むしろ、なら何なら分かるのかと聞きたくなってくる。

こうして、無事に彼らのもとに辿り着けば、俺は自分の知りたかったことを全部知ることが出来ると。

無意識のうちに、そう思い込んでしまっていた。

何も分からないのは彼らのせいじゃないと分かっていても、内心湧き上がる苛立ちを抑えきれなかった。

俺はついに、一番聞きたかったことを彼らに尋ねた。

「これは、いつまで続くんだ?どうやったらこの悪夢は終わる?」

それさえ分かれば、この際理由なんてどうでも良い。

この悪夢が、いつになったら終わるのか…。

…しかし。

「終わらないよ」

久留衣萌音が、そう答えた。

…「分からない」とは言われなかった。

ちゃんと、明白な答えを与えられた。

でもその答えは、俺が求めていたものではなかった。

…終わらない。悪夢は…決して。

「萌音はずっと昔に生贄になって、もう何年も経つけど、ずっと終わらない。多分永遠に」

「…絶対、なのか?どうやっても、絶対に逃れられないのか?」

「うん。少なくとも萌音はそう思ってる」

きっぱりと。あまりに非情に。

…どうして、そんな平然とした顔で、そんなことが言えるんだ。

永遠に続くことになる苦しみを、どうしてそんな平然と受け入れられるんだ?

「…ごめん、響也。気を悪くしないでくれ。萌音にも悪気はないんだ」

俺が絶望していることを察したのだろう。

佐乱李優が、慰めるようにそう言った。

だが、そんな言葉は慰めにはならなかった。

受け止められない現実を、受け止めるしかないという通告なんて。

「終わりがあるのかどうか、本当は分からないんだ。
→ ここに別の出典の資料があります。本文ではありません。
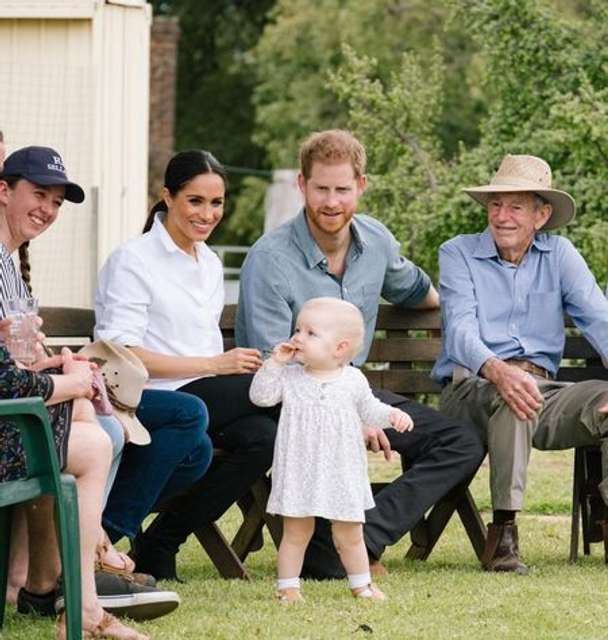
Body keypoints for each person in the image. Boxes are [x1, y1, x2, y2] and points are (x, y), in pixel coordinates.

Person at [236, 129, 485, 578]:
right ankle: (333, 549)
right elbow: (278, 364)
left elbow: (417, 289)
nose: (332, 202)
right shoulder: (269, 259)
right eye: (321, 189)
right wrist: (353, 417)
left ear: (361, 186)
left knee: (460, 442)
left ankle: (359, 538)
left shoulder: (377, 243)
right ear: (302, 185)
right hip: (292, 403)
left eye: (342, 189)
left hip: (354, 392)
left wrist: (466, 314)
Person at [95, 149, 278, 580]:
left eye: (216, 203)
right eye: (195, 200)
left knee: (263, 438)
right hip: (153, 396)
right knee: (284, 396)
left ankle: (160, 543)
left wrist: (219, 368)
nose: (208, 214)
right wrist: (217, 364)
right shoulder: (134, 260)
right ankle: (100, 537)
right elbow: (120, 356)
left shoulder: (209, 263)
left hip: (202, 396)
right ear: (167, 197)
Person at [432, 153, 608, 574]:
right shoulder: (458, 253)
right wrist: (497, 368)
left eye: (515, 206)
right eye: (495, 205)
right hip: (470, 389)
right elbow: (459, 331)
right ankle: (504, 533)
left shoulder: (560, 255)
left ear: (541, 215)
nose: (502, 216)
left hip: (543, 392)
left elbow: (599, 318)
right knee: (515, 394)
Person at [0, 145, 149, 639]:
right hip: (7, 414)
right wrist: (68, 380)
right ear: (4, 190)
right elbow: (5, 380)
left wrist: (56, 367)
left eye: (57, 201)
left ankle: (64, 587)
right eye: (38, 194)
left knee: (89, 420)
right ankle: (77, 596)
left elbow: (13, 367)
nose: (47, 208)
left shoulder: (11, 263)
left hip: (13, 411)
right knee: (92, 439)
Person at [251, 297, 413, 602]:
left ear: (340, 348)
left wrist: (391, 416)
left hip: (341, 469)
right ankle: (287, 587)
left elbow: (370, 410)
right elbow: (261, 397)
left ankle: (362, 584)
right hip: (300, 468)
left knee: (350, 533)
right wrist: (273, 363)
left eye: (310, 333)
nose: (298, 337)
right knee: (296, 532)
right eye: (298, 329)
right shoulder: (289, 377)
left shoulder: (352, 380)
ただ、いつかは終わるって期待してたら、その期待が裏切られた時…多分、凄く辛くなるから」

「…」

「期待を持たせたくないから、終わらないと思うようにしてる。当たり前のこととして受け入れて、何が起きても何があっても、傷つかずにいられるように」

「…そうか」

そういう風に…俺には、まだ受け入れられない。

だけど、他の生贄達の表情を見れば。

彼らもまた、苦しい現実を受け入れられるようになる為に、酷く苦難したのであろうことは明らかだった。

…俺にも、同じように受け入れろ、と。

果たしてそんなことが、俺にも出来るのだろうか。